Bu aksaklıklar en nihayetinde karar vericiler tarafından verilen kararların isabetsiz olmasından ve bu kararların maalesef işin uzmanlarınca alınmıyor ya da işin uzmanlarının fikri alınmıyor oluşundan ve stratejik kararların en tepede tek merkezde tek kişide toplanıyor oluşundan kaynaklanıyor ki bu da maalesef can kaybının artması ile sonuçlandı. Çünkü bazı kararları insiyatif olarak hızlı bir şekilde alt kademe yöneticilerin vermesi gerekiyor. Yani her şeyi biz en tepede soralım ve oradan gelecek direktife göre hareket edelim değil de olağanüstü şartlarda bana tanınan yetki çerçevesinde, ki yetki eğer tanınmışsa, bana verilen yetki çerçevesinde insiyatif alarak en doğru kararı ve insan hayatını en çabuk kurtaracak kararı vermekle mükellef olmalıyım. 

Şöyle çok çarpıcı bir örnek paylaşmak istiyorum. Japonya'da 20 yıl içerisinde 7 şiddetin üzerinde 20 adet deprem yaşanmış ancak toplamda 56 kişi hayatını kaybetmiş. Bizim Japonya'dan farkımız sadece ve sadece mentalite farkı. Yürekleri yakan bir durum. Elimizde imkan kabiliyetimiz var. İmkan kabiliyetimiz olduğu halde, işin uzmanlarına sahip olduğumuz halde, iyi eğitilmiş donanımlı insan gücü olduğu halde, bu imkanların böyle bir elim hadisede kullanılmayışı, buna bağlı karar vericilerin yetersizliği sebebiyle çok büyük can kaybı yaşanmış olması maalesef yürekleri dağılıyor.“


Kur.Bnb. Engin Büker: “Çok sağ olun komutanım çok değerli bilgiler verdiniz. Çok açıkça söyleyeceğim kimse kusura bakmasın ama işi uzmanından dinlemek ayrı bir zevk veriyor ve uzmanın orada bulunmamış olması da uzmanların orada bulunmadığı için de bu hadislerin yaşanmış olması da ayriyetten yüreğimizi acıtıyor. 

Ne yazık ki bir insan dahi kurtarılabilecekken, bir insanın dahi canını her şeyden daha değerli diye düşündüğümüz bu günlerde bu kadar uzman insanın kendi görevlerinden eğitim aldıkları alanlardan uzak durması da uzak tutulması da gerçekten kabul edilebilir bir durum değil. Ama biz her ne olursa olsun uzmanlığımızı bilgilerimizi sahada paylaşmaya devam edeceğiz Elimizden geldiği kadar bu işin uzmanı olmadığı halde bu işi yapmaya çalışanlara rehberlik etmeye çalışacağız. Bir nebze belki kendileri bunları seyrettikleri zaman kendilerine de ufuk açıcı ifadeler bulacaklardır diye ümit ediyorum. Tüm can kaybı yaşayan vatandaşlarımıza başsağlığı diliyorum onların Yakınlarına da sabırlar diliyorum. Elimizden geldiği kadar destek olmaya devam ediyoruz."

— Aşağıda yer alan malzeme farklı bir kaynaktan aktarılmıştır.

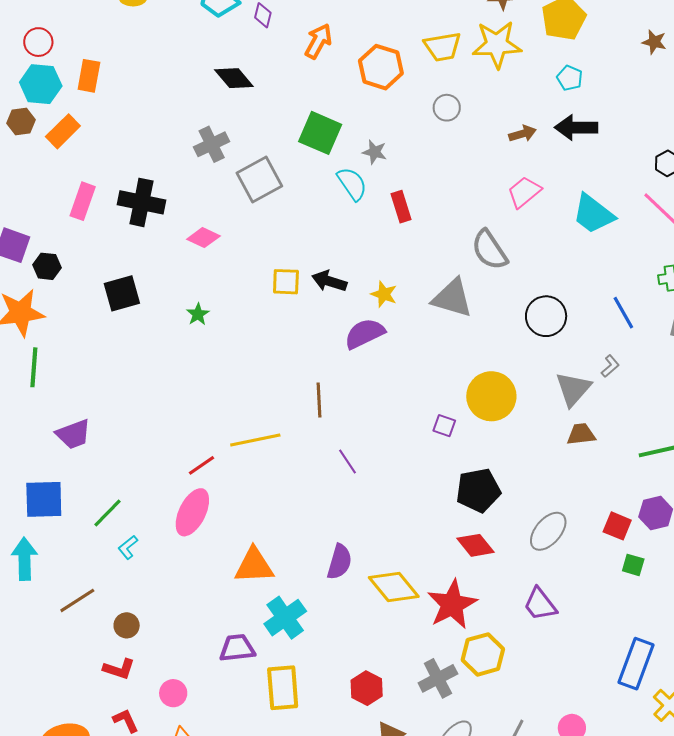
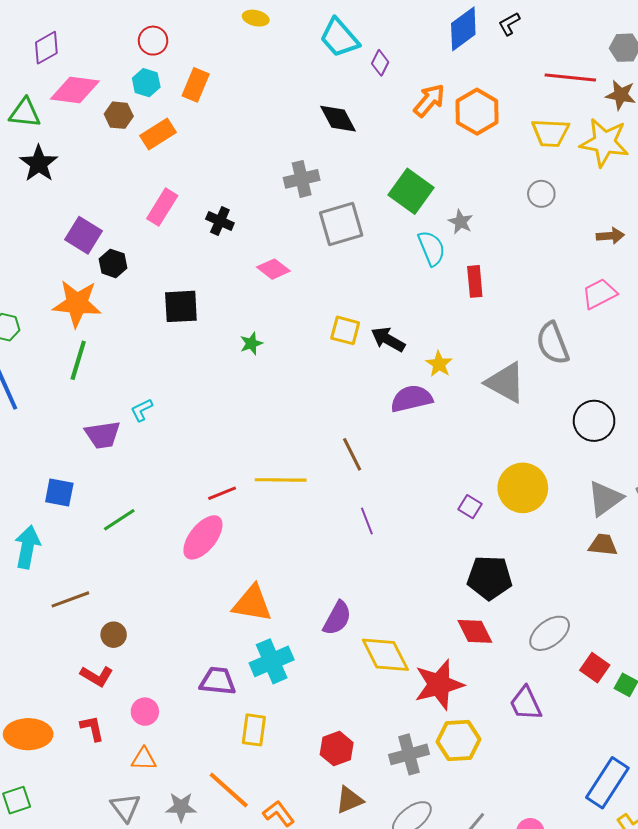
orange hexagon: (381, 67) -> (477, 112), moved
cyan hexagon: (41, 84) -> (146, 83), size x0.7
black cross: (141, 202) -> (220, 221), size x0.6
brown line: (319, 400) -> (352, 454), turned -36
blue square: (44, 499) -> (59, 493), size x0.7
red square: (617, 526) -> (595, 668), moved
cyan L-shape: (128, 547) -> (142, 410), moved
yellow rectangle: (283, 688) -> (254, 730), size x0.7

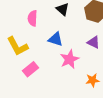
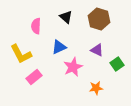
blue triangle: (56, 39) -> (59, 47), turned -42

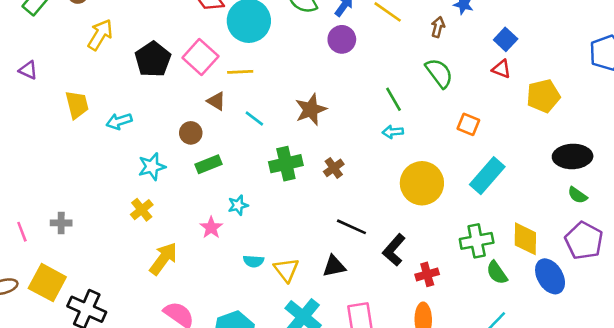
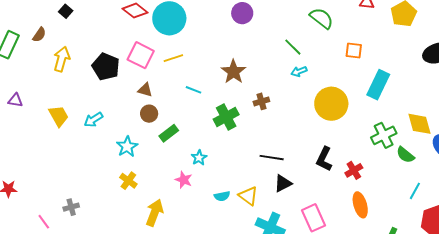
brown triangle: (216, 101) -> (145, 90), moved
brown cross: (334, 168) -> (261, 101), moved, turned 35
black line: (351, 227) -> (272, 158), moved

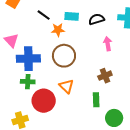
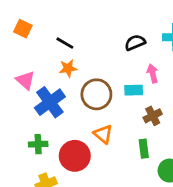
cyan rectangle: (72, 16) -> (134, 90), moved
orange star: (58, 30) -> (68, 68), moved
blue cross: (28, 59) -> (50, 102), turned -30
green cross: (28, 82) -> (38, 144), moved

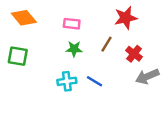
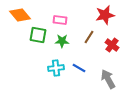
green square: (18, 56) -> (38, 35), moved
gray arrow: (147, 76) -> (108, 79), moved, turned 84

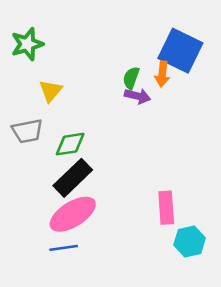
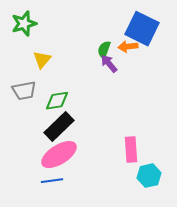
orange arrow: (162, 74) -> (128, 47), turned 78
purple arrow: (138, 96) -> (109, 64), turned -144

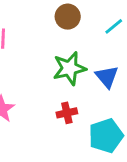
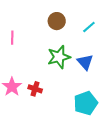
red cross: (67, 113) -> (35, 89), moved, turned 32

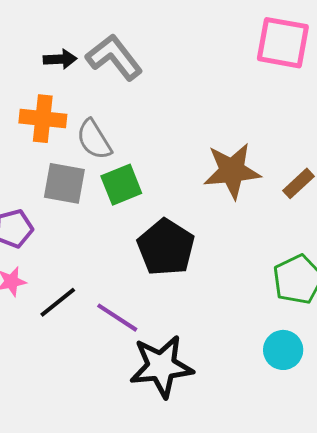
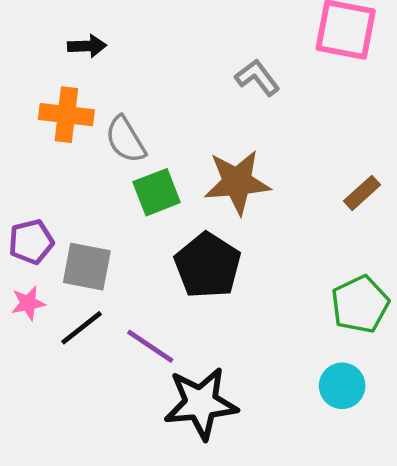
gray L-shape: (114, 57) -> (257, 78), moved, size x0.7
brown star: (232, 171) -> (237, 182), moved
gray square: (64, 183) -> (87, 267), moved

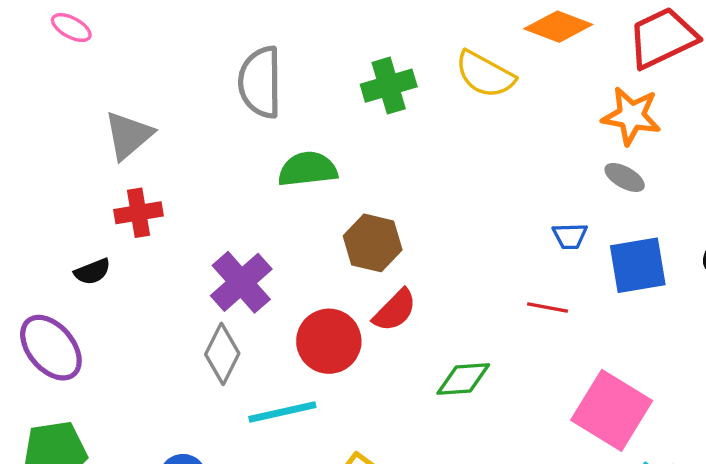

Söyleşinin sonunda Alesta ekibi tarafından depremzedelere destek kapsamında yürütülen faaliyet hakkında bilgi veren Kur.Bnb.Engin Büker:

“Bir kampanya başlattık ve direkt olarak o bölgedeki insanlara bu deprem sonrasında burada çeşitli sıkıntılar yaşayan, çeşitli temel gıda seviyesindeki ve temel barınma seviyesindeki ihtiyaçlarını dahi gideremeyecek durumda olan vatandaşlarımıza destek olabilmek maksadıyla başlatmış olduğumuz yardım faaliyetini Mart ayının sonuna kadar devam ettireceğiz. Kampanyamız açık olacak. Eğer bu faaliyetlere katılmak isteyen, bu faaliyetler içerisinde yer almak isteyen izleyicilerimiz var ise videonun altında açıklama bölümünde yer alacak olan linke tıklayarak oradan gerekli yardımların desteklerini paylaşabileceklerdir. Ayrıca yurtdışında hali hazırda ikamet etmekte olan izleyicilerimize de kesinlikle seslenmek istiyorum kendi bulundukları ülkelerde şu anda yürütülen faaliyetlerle beraber kendi çalışmış oldukları yerlerde, eş dost arkadaşları yabancı insanlarla yani o bölgenin yereli insanlara da bu konularla ilgili ulaşıp onlardan da destek alabilme imkanları var ise bu faaliyetler içerisinde onlardan da aldığımız desteği ülkemize aktarmamız daha faydalı olacaktır diye düşünüyorum. Bu dönem içerisinde gördüğümüz en büyük özellikte yine gönüllülük esaslı yürütülen sivillerin yani bizlerin birbirimize yapmış olduğumuz destek olduğunda altını çizmek istiyorum Ne yazık ki bu da bu dönemin bir gerçeği oldu.”